DirecTV, formerly known as Hughes Electronics, has agreed to pay $5M to settle violations of the Arms Export Control Act, according to The Washington Post:
DirecTV's subsidiary Hughes Network Systems Inc. sold equipment that
can be used for voice and data transmission systems to China, India,
South Korea, Turkey and South Africa, according to a settlement with
the State Department. The company modified the equipment and provided
services related to the sales without State Department approval in
violation of export control rules. The activities also violated a 2003
settlement that followed a State Department investigation in which
DirecTV, then known as Hughes Electronics Corp., and Boeing Co. agreed
to pay $32 million for illegally transferring sensitive U.S. space
technology to China during the 1990s.
The latest violations, which occurred between 1993
and 2003, "provided the foreign recipients with a new capability to
enhance secure satellite communications," according to the State
Department. Chicago-based Boeing was not named in the latest violations.

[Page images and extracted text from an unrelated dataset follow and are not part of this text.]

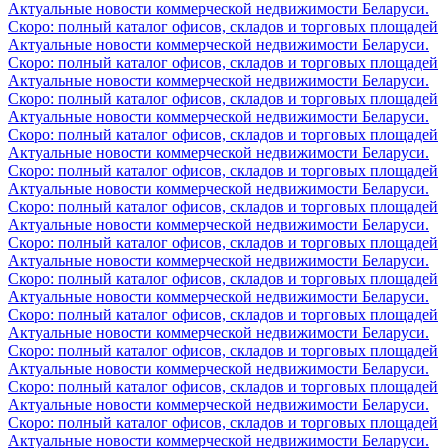
Актуальные новости коммерческой недвижимости Беларуси.
Скоро: полный каталог офисов, складов и торговых площадей
Актуальные новости коммерческой недвижимости Беларуси.
Скоро: полный каталог офисов, складов и торговых площадей
Актуальные новости коммерческой недвижимости Беларуси.
Скоро: полный каталог офисов, складов и торговых площадей
Актуальные новости коммерческой недвижимости Беларуси.
Скоро: полный каталог офисов, складов и торговых площадей
Актуальные новости коммерческой недвижимости Беларуси.
Скоро: полный каталог офисов, складов и торговых площадей
Актуальные новости коммерческой недвижимости Беларуси.
Скоро: полный каталог офисов, складов и торговых площадей
Актуальные новости коммерческой недвижимости Беларуси.
Скоро: полный каталог офисов, складов и торговых площадей
Актуальные новости коммерческой недвижимости Беларуси.
Скоро: полный каталог офисов, складов и торговых площадей
Актуальные новости коммерческой недвижимости Беларуси.
Скоро: полный каталог офисов, складов и торговых площадей
Актуальные новости коммерческой недвижимости Беларуси.
Скоро: полный каталог офисов, складов и торговых площадей
Актуальные новости коммерческой недвижимости Беларуси.
Скоро: полный каталог офисов, складов и торговых площадей
Актуальные новости коммерческой недвижимости Беларуси.
Скоро: полный каталог офисов, складов и торговых площадей
Актуальные новости коммерческой недвижимости Беларуси.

Under the latest settlement, which was finalized late
last month, the department will not grant the company licenses to sell
defense equipment overseas until May 14. The State Department charged
the firm with 56 violations of export control and arms control
regulations.
Hughes, along with Loral Communications, was a key player in one of the more famous export control sagas of the 90s, involving the transfer of space technology to China. This time, the sort of violations sound similar except it's encryption and telecommunications technology at issue rather than rockets and satellites.
For corporate export compliance managers there was a very useful byproduct of the last Hughes case -- Nunn Wolfowitz. To the uninitiated this may sound like the name of the new Mel Brooks musical, but in actuality I refer to the the Nunn Wolfowitz Task Force Report (pdf), a helpful summary of best practices in export controls.